Prof. Dr. Şükriye Bilge Gürsel, a faculty member of the Radiation Oncology Department at Ondokuz Mayıs University's Faculty of Medicine, has made a significant contribution to the use of artificial intelligence in breast cancer treatment.
What sets Prof. Dr. Gürsel apart from her colleagues is that she completed this study not only as a doctor but also as a computer engineer, as part of her graduation thesis. While an associate professor at the Ondokuz Mayıs Faculty of Medicine, Gürsel re-entered university exams and won a place in computer engineering. Three years later, she graduated with high honors in engineering and was also promoted to a professorship in medicine. In her engineering thesis, she drew on her medical expertise and signed off on a pilot study capable of predicting recurrences in cervical and breast cancer post-treatment with 92% accuracy using artificial intelligence.
At the 15th National Radiation Oncology Congress organized by the Turkish Radiation Oncology Association (TROD), one of the most exciting topics was the session where Prof. Dr. Gürsel discussed her work on using artificial intelligence in breast cancer. What distinguishes her from her peers is that she accomplished this study not just as a doctor but also as a computer engineer through her own thesis.
Prof. Dr. Gürsel, who completed her engineering degree in three years with high honors thanks to the numerical courses she had previously taken, said, "I was a faculty member during the day and attended classes until late at night. In my 40s, I felt like I was reliving my 20s. There's no other doctor in Turkey who has graduated in computer engineering in the field of radiation oncology. I started in 2019 and finished in 2022. I graduated with high honors. We did two projects for the thesis. Both were in the health field.
"One project was about recurrence prediction in breast and cervical tumors using artificial intelligence applications. With artificial intelligence, collecting various patient data and parameters for breast or cervical cancer, it's possible to predict whether the disease will recur and how much the recurrence will decrease with certain treatments. This was demonstrated in my pilot study," she explained.

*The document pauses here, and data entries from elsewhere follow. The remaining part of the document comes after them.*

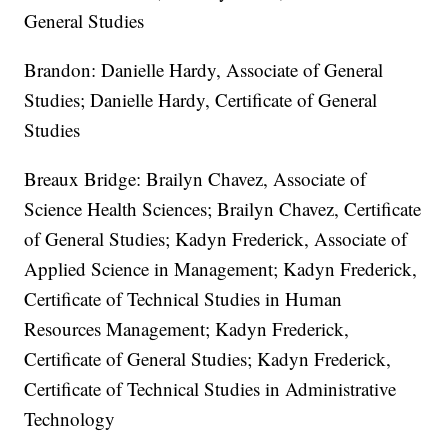
General Studies
Brandon: Danielle Hardy, Associate of General
Studies; Danielle Hardy, Certificate of General
Studies
Breaux Bridge: Brailyn Chavez, Associate of
Science Health Sciences; Brailyn Chavez, Certificate
of General Studies; Kadyn Frederick, Associate of
Applied Science in Management; Kadyn Frederick,
Certificate of Technical Studies in Human
Resources Management; Kadyn Frederick,
Certificate of General Studies; Kadyn Frederick,
Certificate of Technical Studies in Administrative
Technology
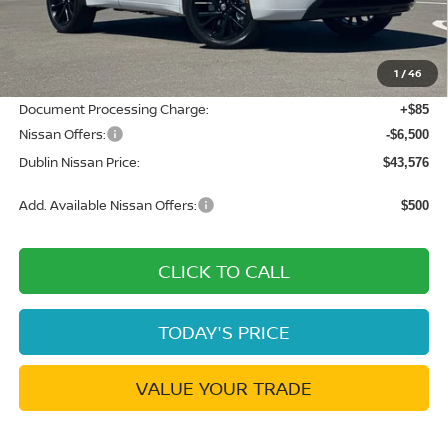
MSRP:
$52,825
Dublin Nissan Discount:
-$2,834
1
/
46
Net Cost:
$49,991
Document Processing Charge:
+$85
Nissan Offers:
-$6,500
Dublin Nissan Price:
$43,576
Add. Available Nissan Offers:
$500
CLICK TO CALL
TODAY'S PRICE
VALUE YOUR TRADE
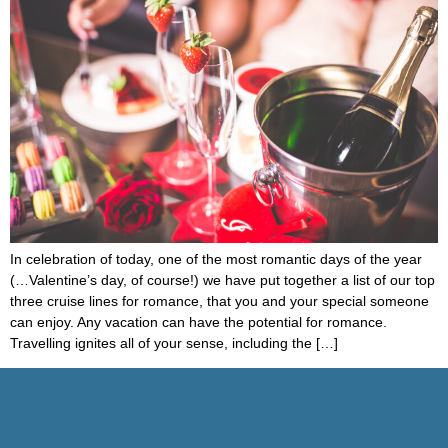
In celebration of today, one of the most romantic days of the year
(…Valentine’s day, of course!) we have put together a list of our top
three cruise lines for romance, that you and your special someone
can enjoy. Any vacation can have the potential for romance.
Travelling ignites all of your sense, including the […]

Prof. Dr. Gürsel shared details about her pilot study for her final project, which included 1,090 cancer patients from two centers with five-year follow-ups: "After teaching the AI the data of patients who had recurrences and those who didn't, the test group had a program that predicted with a 92% accuracy rate. Cancer has many parameters, such as molecular, genetic, and radiometric data. The human brain can't make these predictions for each parameter, but artificial intelligence will enable us. It will present data like 'this patient is at very high risk, the recurrence risk in 5 years is this high or low.' This will allow us to recommend more intense, more aggressive treatments for this patient, thus minimizing the risk of recurrence."
Positioning herself as an interface between medicine and engineering, Prof. Dr. Gürsel concluded: "The collection and processing of health data and developments in cancer are rapidly increasing; there's a lot of data. For example, just for one patient, data of 8 GB is generated. The human brain can't convert this much data into knowledge. Türkiye's data is also very important; we can't process 97% of our data. For example, that 8 GB of data for a patient isn't being used much. It stays in archives on computers. Data mining and artificial intelligence applications will be our hands and feet in converting this into knowledge and will be a method that must definitely be used in cancer treatments."